- DIRECTIVE:
Count how many of the lines below contain the string "EDGE", with matching case. Give only the number.

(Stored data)

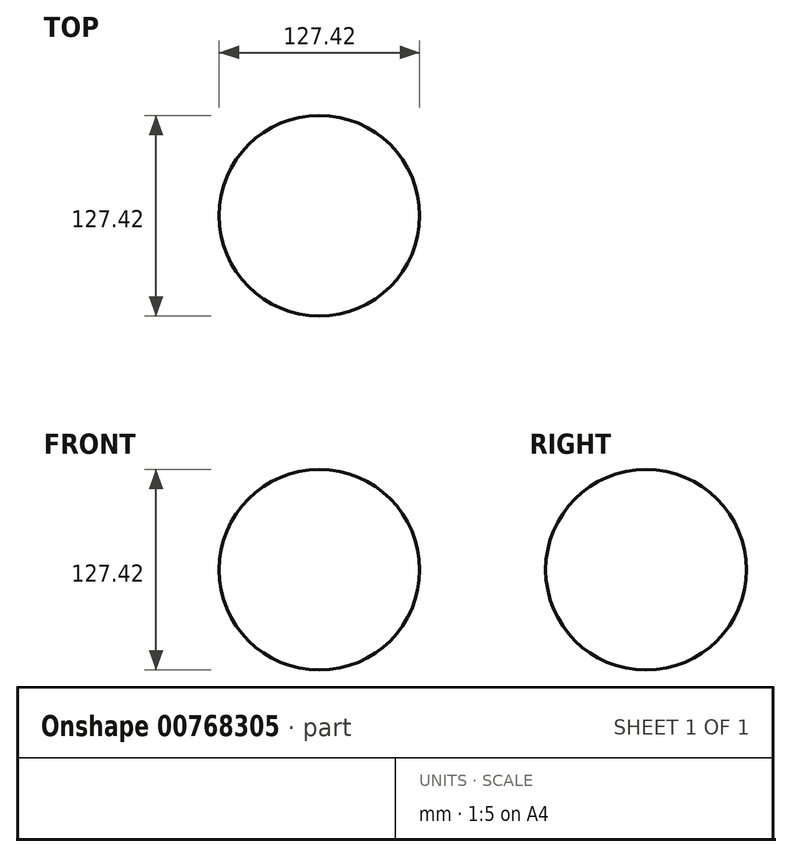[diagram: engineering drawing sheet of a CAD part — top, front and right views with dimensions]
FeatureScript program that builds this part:
annotation { "Feature Type Name" : "Feature", "Feature Type Description" : "" }
export const myFeature = defineFeature(function(context is Context, id is Id, definition is map)
    precondition{}
    {
        {
            var Q0;
            Q0=qCreatedBy(makeId("Front.planeOp"),FACE);
            var sketch = newSketch(context, id + "F0", { "sketchPlane" : qUnion([Q0])});
            skCircle(sketch, "E0", {"center": v(0, 0) * mm, "radius": 63.7 * mm});
            skLineSegment(sketch, "E1", {"start": v(0, 63.7) * mm, "end": v(0, -63.7) * mm});
            skSolve(sketch);
        }
        {
            var Q0;
            {var subQ0=sQuery(id+"F0.wireOp",EDGE,"E1");Q0=makeQuery(id+"F0.imprint","IMPRINT",FACE,{"disambiguationData":[TD([[makeQuery(id+"F0.imprint","IMPRINT",EDGE,{"derivedFrom":subQ0}),1.0]])]});}
            var Q1;
            Q1=sQuery(id+"F0.wireOp",EDGE,"E1");
            revolve(context, id + "F1", {"surfaceOperationType" : NewSurfaceOperationType.NEW, "entities" : qUnion([Q0]), "axis" : qUnion([Q1]), "revolveType" : RevolveType.FULL});
        }
    });
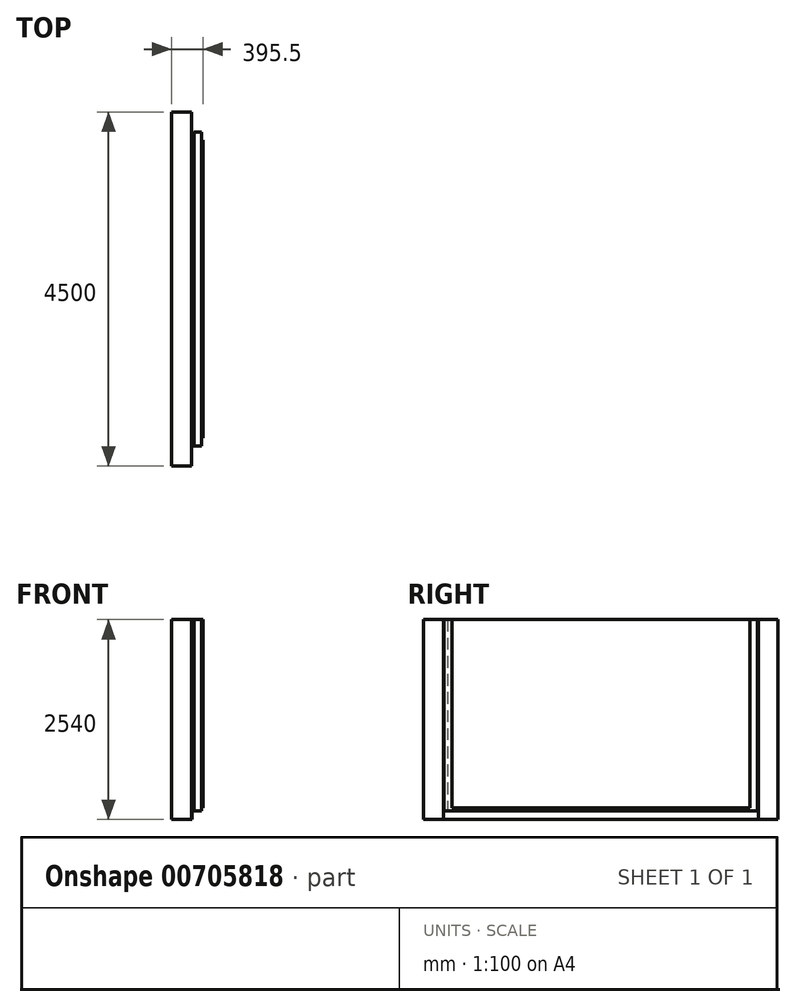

- FULL SOLUTION:
2